On comp, the cleanest new-grad figures I've seen put entry-level total compensation around $249K and the next level around $337K, structured around PPUs rather than normal RSUs, which behave differently and matter when you negotiate. Treat those as estimates, not promises.
Getting into hard-to-reach places like OpenAI is about strategy, not luck, and Simplify exists to make that strategy actually executable.
Frequently Asked Questions
Does OpenAI hire interns or only full-time new grads?
OpenAI runs paid internships too. At least one Summer 2026 software engineering internship was listed as a 12-week, in-person program based in San Francisco and Seattle. If you still have school terms left, an internship can be an easier on-ramp than a full-time seat, since it lets you prove your work from the inside before competing for a return offer.
How long does the OpenAI new grad interview process take?
Most candidates move through the process in two to eight weeks, with the variation coming mostly from scheduling rather than the number of rounds. Résumé review itself usually takes about a week, and you can expect to hear back within roughly a week after final interviews. Build that timeline into your outreach so a slow recruiter reply doesn't make you panic.
What programming language should I use in the OpenAI coding interview?
Python is the default in most OpenAI coding sessions, so prepare in it unless you have a strong reason not to. If you prefer C++, Java, or Go, you must flag that with your recruiter or in your meeting invite reply before the round, not during it. Switching mid-interview is not an option, so settle this early.
Is OpenAI harder to get into than other AI labs?

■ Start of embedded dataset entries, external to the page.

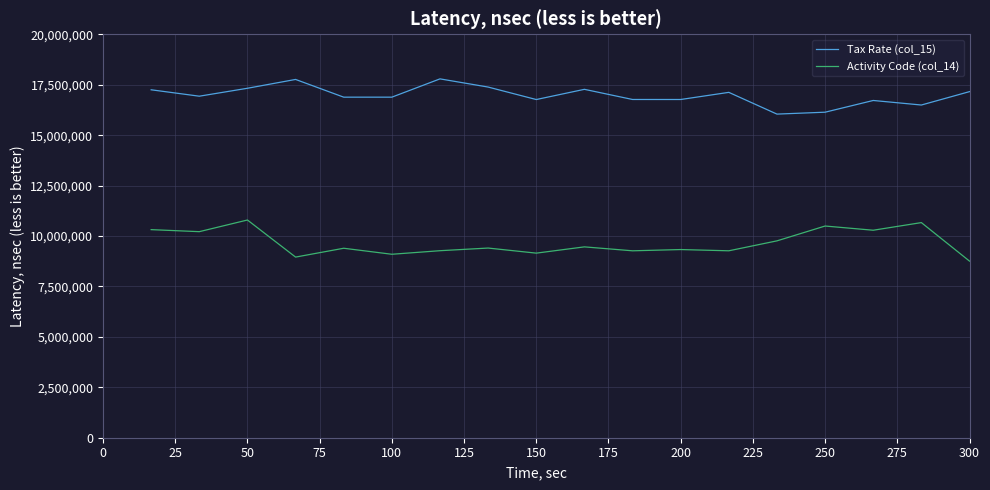

True or false: Tax Rate (col_15) and Activity Code (col_14) cross at least once.

False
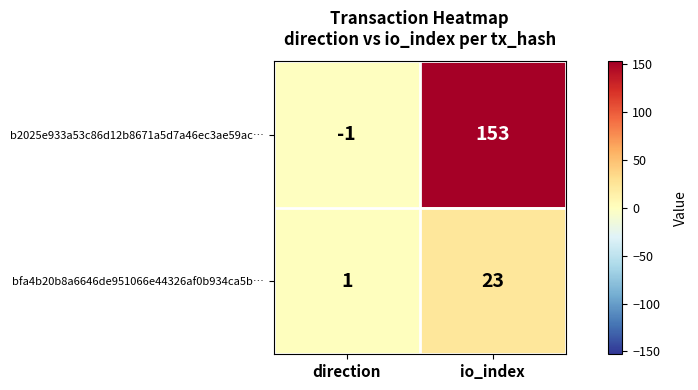

What is the difference between the highest and lowest values at direction?

2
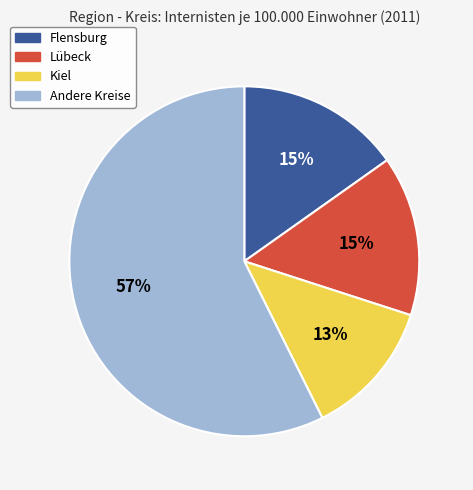

Does any single category account for the majority?

Yes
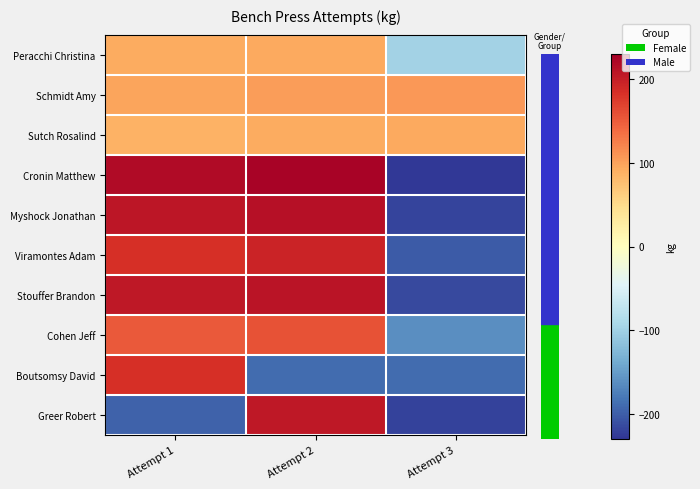

What is the total value across all series at Attempt 2?

1305.0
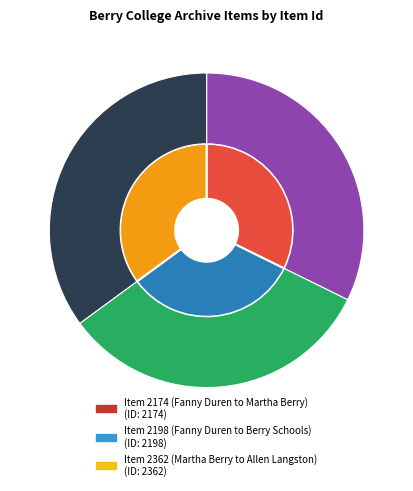

Rank the categories by value from highest to lowest.

Item 2362 (Martha Berry to Allen Langston), Item 2198 (Fanny Duren to Berry Schools), Item 2174 (Fanny Duren to Martha Berry)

No official acceptance rate exists, and the numbers floating around online are anecdotal, so treat any "under 0.5%" claim with skepticism. What's clear is that OpenAI deliberately biases toward false negatives, meaning it would rather reject a borderline strong candidate than risk a weak hire. The practical takeaway: a rejection often reflects a high bar, not a verdict on your ability.
What kind of project impresses OpenAI most?
Depth beats breadth. One sharp project that shows real engineering judgment, like an eval harness, a from-scratch transformer, or merged contributions to a serious open-source library, outweighs a pile of tutorial clones. Ship it publicly with a clear README so a reviewer can see your reasoning, and be ready to defend every design choice you made.